▶ [Aim of the exercise]
Please format the text lines in the rows below as a JSON list of strings, with one string per line and no blank lines. Leave the pictures out of the answer.

▶ [The data]
:::::
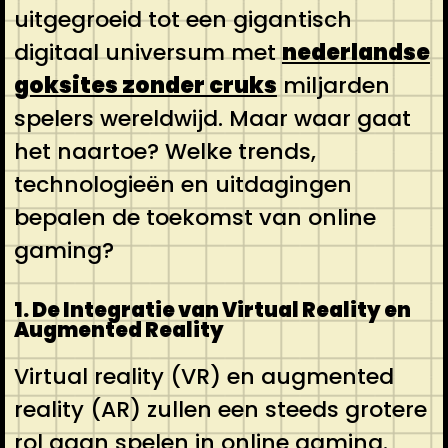
uitgegroeid tot een gigantisch
digitaal universum met
nederlandse
goksites zonder cruks
miljarden
spelers wereldwijd. Maar waar gaat
het naartoe? Welke trends,
technologieën en uitdagingen
bepalen de toekomst van online
gaming?
1. De Integratie van Virtual Reality en
Augmented Reality
Virtual reality (VR) en augmented
reality (AR) zullen een steeds grotere
rol gaan spelen in online gaming.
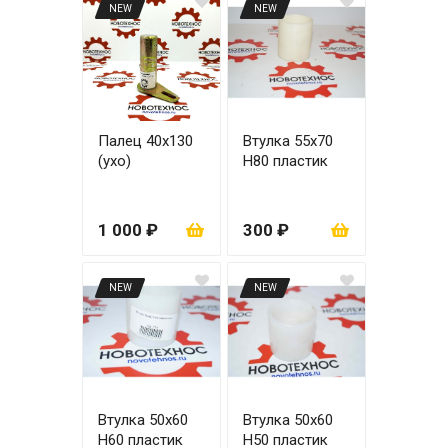
NEW
NEW
Палец 40х130
Втулка 55х70
(ухо)
H80 пластик
1 000 ₽
300 ₽
NEW
NEW
Втулка 50х60
Втулка 50х60
H60 пластик
H50 пластик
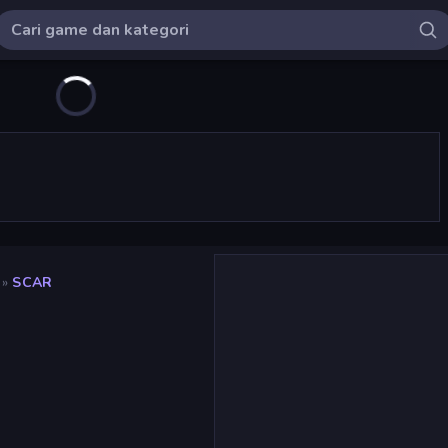
»
SCAR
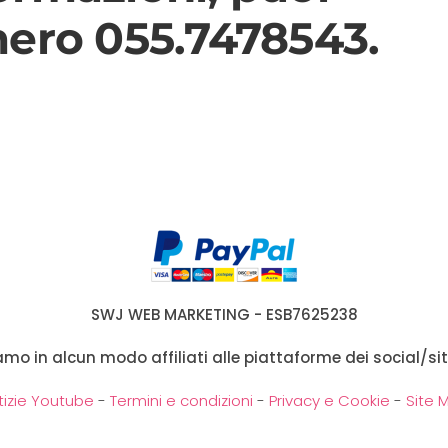
mero 055.7478543
.
SWJ WEB MARKETING - ESB7625238
siamo in alcun modo affiliati alle piattaforme dei social/sit
tizie Youtube
-
Termini e condizioni
-
Privacy e Cookie
-
Site 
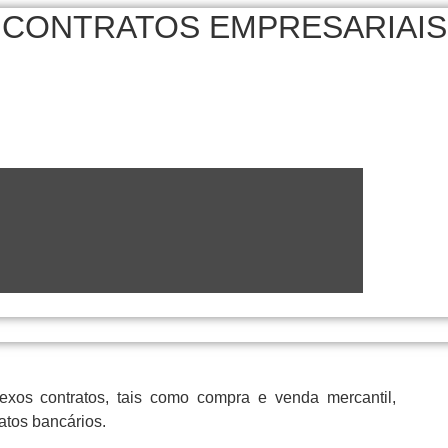
CONTRATOS EMPRESARIAIS
exos contratos, tais como compra e venda mercantil,
tatos bancários.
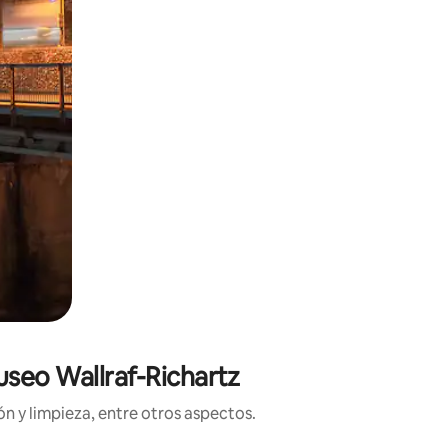
useo Wallraf-Richartz
n y limpieza, entre otros aspectos.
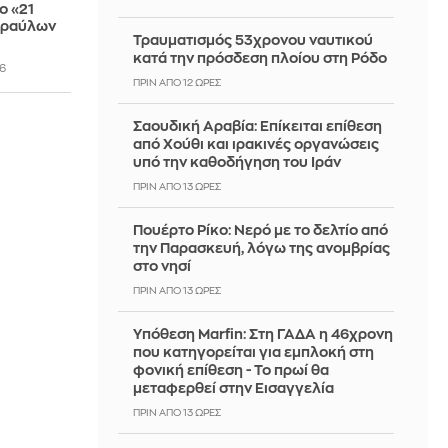
ο «21
υραύλων
Τραυματισμός 53χρονου ναυτικού
κατά την πρόσδεση πλοίου στη Ρόδο
6
ΠΡΙΝ ΑΠΌ 12 ΏΡΕΣ
Σαουδική Αραβία: Επίκειται επίθεση
από Χούθι και ιρακινές οργανώσεις
υπό την καθοδήγηση του Ιράν
ΠΡΙΝ ΑΠΌ 13 ΏΡΕΣ
Πουέρτο Ρίκο: Νερό με το δελτίο από
την Παρασκευή, λόγω της ανομβρίας
στο νησί
ΠΡΙΝ ΑΠΌ 13 ΏΡΕΣ
Υπόθεση Marfin: Στη ΓΑΔΑ η 46χρονη
που κατηγορείται για εμπλοκή στη
φονική επίθεση - Το πρωί θα
μεταφερθεί στην Εισαγγελία
ΠΡΙΝ ΑΠΌ 13 ΏΡΕΣ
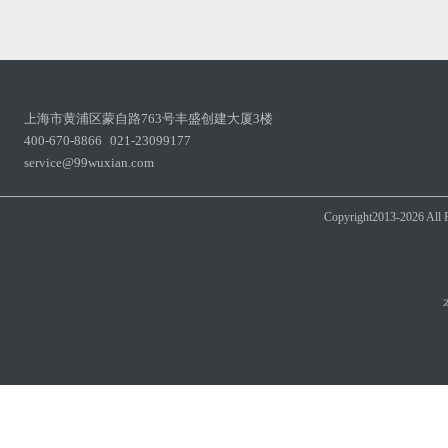
上海市黄浦区蒙自路763号丰盛创建大厦3楼
400-670-8866
021-23099177
service@99wuxian.com
Copyright2013-202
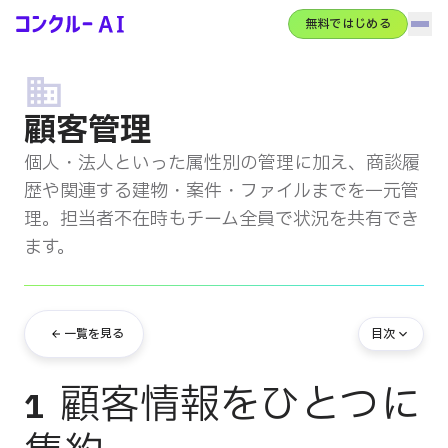
無料ではじめる
ハン
コンクルーAI
サービス概要
顧客管理
AIエージェント
個人・法人といった属性別の管理に加え、商談履
歴や関連する建物・案件・ファイルまでを一元管
機能全体像
理。担当者不在時もチーム全員で状況を共有でき
ます。
導入事例
一覧を見る
目次
料金
顧客情報をひとつに
1
コンクルーBase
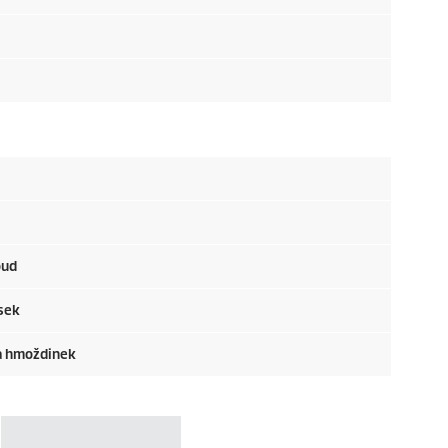
oud
rsek
 a hmoždinek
:::::
▶ [The answer]
[
  "uitgegroeid tot een gigantisch",
  "digitaal universum met",
  "nederlandse",
  "goksites zonder cruks",
  "miljarden",
  "spelers wereldwijd. Maar waar gaat",
  "het naartoe? Welke trends,",
  "technologieën en uitdagingen",
  "bepalen de toekomst van online",
  "gaming?",
  "1. De Integratie van Virtual Reality en",
  "Augmented Reality",
  "Virtual reality (VR) en augmented",
  "reality (AR) zullen een steeds grotere",
  "rol gaan spelen in online gaming.",
  "NEW",
  "NEW",
  "Палец 40х130",
  "Втулка 55х70",
  "(ухо)",
  "H80 пластик",
  "1 000 ₽",
  "300 ₽",
  "NEW",
  "NEW",
  "Втулка 50х60",
  "Втулка 50х60",
  "H60 пластик",
  "H50 пластик",
  "»",
  "SCAR",
  "mero 055.7478543",
  ".",
  "SWJ WEB MARKETING - ESB7625238",
  "siamo in alcun modo affiliati alle piattaforme dei social/sit",
  "tizie Youtube",
  "-",
  "Termini e condizioni",
  "-",
  "Privacy e Cookie",
  "-",
  "Site ",
  "CONTRATOS EMPRESARIAIS",
  "exos contratos, tais como compra e venda mercantil,",
  "tatos bancários.",
  "useo Wallraf-Richartz",
  "n y limpieza, entre otros aspectos.",
  "ο «21",
  "υραύλων",
  "Τραυματισμός 53χρονου ναυτικού",
  "κατά την πρόσδεση πλοίου στη Ρόδο",
  "6",
  "ΠΡΙΝ ΑΠΌ 12 ΏΡΕΣ",
  "Σαουδική Αραβία: Επίκειται επίθεση",
  "από Χούθι και ιρακινές οργανώσεις",
  "υπό την καθοδήγηση του Ιράν",
  "ΠΡΙΝ ΑΠΌ 13 ΏΡΕΣ",
  "Πουέρτο Ρίκο: Νερό με το δελτίο από",
  "την Παρασκευή, λόγω της ανομβρίας",
  "στο νησί",
  "ΠΡΙΝ ΑΠΌ 13 ΏΡΕΣ",
  "Υπόθεση Marfin: Στη ΓΑΔΑ η 46χρονη",
  "που κατηγορείται για εμπλοκή στη",
  "φονική επίθεση - Το πρωί θα",
  "μεταφερθεί στην Εισαγγελία",
  "ΠΡΙΝ ΑΠΌ 13 ΏΡΕΣ",
  "上海市黄浦区蒙自路763号丰盛创建大厦3楼",
  "400-670-8866",
  "021-23099177",
  "service@99wuxian.com",
  "Copyright2013-202",
  "無料ではじめる",
  "ハン",
  "コンクルーAI",
  "サービス概要",
  "顧客管理",
  "AIエージェント",
  "個人・法人といった属性別の管理に加え、商談履",
  "歴や関連する建物・案件・ファイルまでを一元管",
  "機能全体像",
  "理。担当者不在時もチーム全員で状況を共有でき",
  "ます。",
  "導入事例",
  "一覧を見る",
  "目次",
  "料金",
  "顧客情報をひとつに",
  "1",
  "コンクルーBase",
  "oud",
  "rsek",
  " a hmoždinek"
]